Earth Island Institute v. Elliott (E. D. California)

This case was decided on November 16, but has not yet been included in a Forest Service litigation summary. At issue is the Bull Run project, a fire salvage restoration project to treat a strip of land along an area of roadways affected by the Cedar Fire on the Sequoia National Forest. The court denied the motion for a preliminary injunction. The Forest determined that the project could be categorically excluded from an EIS, and that there were no extraordinary circumstances that would prevent the use of a CE.

The court determined that the main issue involving the use of a CE was “whether it is reasonable to interpret a project that “salvages” hazard trees on a large scale as “routine road maintenance.”  Here is the CE:

(4) Repair and maintenance of roads, trails, and landline boundaries. Examples include but are not limited to:

(i) Authorizing a user to grade, resurface, and clean the culverts of an established NFS road;

(ii) Grading a road and clearing the roadside of brush without the use of herbicides;

(iii) Resurfacing a road to its original condition;

(iv) Pruning vegetation and cleaning culverts along a trail and grooming the surface of the trail; and

(v) Surveying, painting, and posting landline boundaries.

After reviewing several similar cases, the court concluded, “the Court cannot determine with certainty at this stage of the case to what extent the Bull Run project is a true commercial “salvage” operation or whether it is, in practice, more like the Nez Perce project (which denied it was a salvage project), or whether, possibly, this is a distinction without a difference.” The court held: “For purposes of this motion for a preliminary injunction, the Court need not definitively determine the issue on the merits; it is enough to conclude that success on the merits as to the CE issue is unclear.” Thus plaintiffs had not made their case for likelihood of prevailing. (I think the FS got away with one here, especially because there is another CE for salvage projects, but for limited acreage; maybe it will become more “clear” at trial.)

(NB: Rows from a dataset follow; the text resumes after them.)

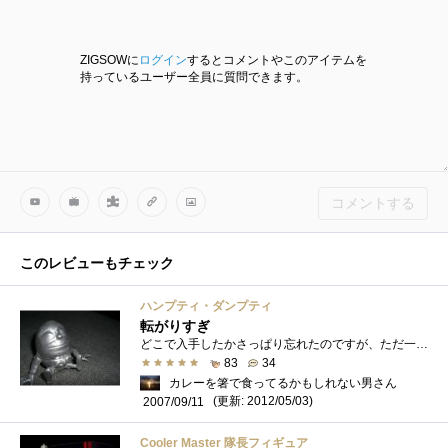
ZIGSOWに
ログイン
するとコメントやこのアイテムを
持っているユーザー全員に質問できます。
コメントする
このレビューもチェック
ハンプティ・ダンプティ
転がりすぎ
どこで入手したかさっぱり忘れたのですが、ただ一つ確かなこと。コヤツは支えてやらないと、容赦なく転がってしまうのです。http://ja.wikipedia.org...
83
34
カレーを箸で食ってるかもしれない男さん
(更新: 2012/05/03)
2007/09/11
Cooler Master 隊長フィギュア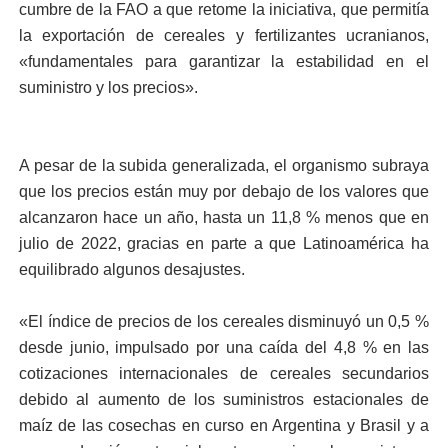
cumbre de la FAO a que retome la iniciativa, que permitía
la exportación de cereales y fertilizantes ucranianos,
«fundamentales para garantizar la estabilidad en el
suministro y los precios».
A pesar de la subida generalizada, el organismo subraya
que los precios están muy por debajo de los valores que
alcanzaron hace un año, hasta un 11,8 % menos que en
julio de 2022, gracias en parte a que Latinoamérica ha
equilibrado algunos desajustes.
«El índice de precios de los cereales disminuyó un 0,5 %
desde junio, impulsado por una caída del 4,8 % en las
cotizaciones internacionales de cereales secundarios
debido al aumento de los suministros estacionales de
maíz de las cosechas en curso en Argentina y Brasil y a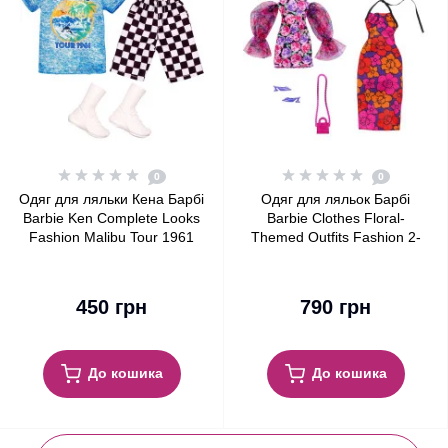
0
0
Одяг для ляльки Кена Барбі
Одяг для ляльок Барбі
Barbie Ken Complete Looks
Barbie Clothes Floral-
Fashion Malibu Tour 1961
Themed Outfits Fashion 2-
Shirt & Shorts
Pack
450 грн
790 грн
До кошика
До кошика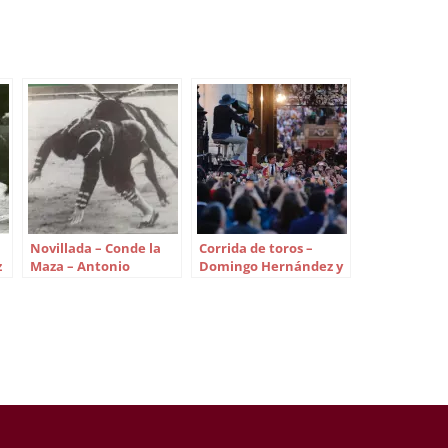
Novillada – Conde la
Corrida de toros –
z
Maza – Antonio
Domingo Hernández y
Vázquez, Juan de Félix
Garcigrande – El Juli,
y Leocadio Domínguez
José María Manzanares
hijo y Pablo Aguado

The court found no extraordinary circumstances with regard to the federally endangered mountain yellow-legged frog and the Pacific fisher and California spotted owl (both designated as sensitive species by the Forest Service). For the spotted owl, the court determined that the Forest had adequately considered information about their use of post-fire areas (including submissions from the John Muir Project and Chad Hanson). Lack of quality fisher habitat swayed the court to accept the FS explanation regarding fisher connectivity. The project included 30 “site-specific measures” designed to minimize the risks to the frog, and the court cited the FWS conclusion that the resulting risk to individuals was low. (These measures would be good candidates for forest plan components when the Sequoia revises its forest plan.)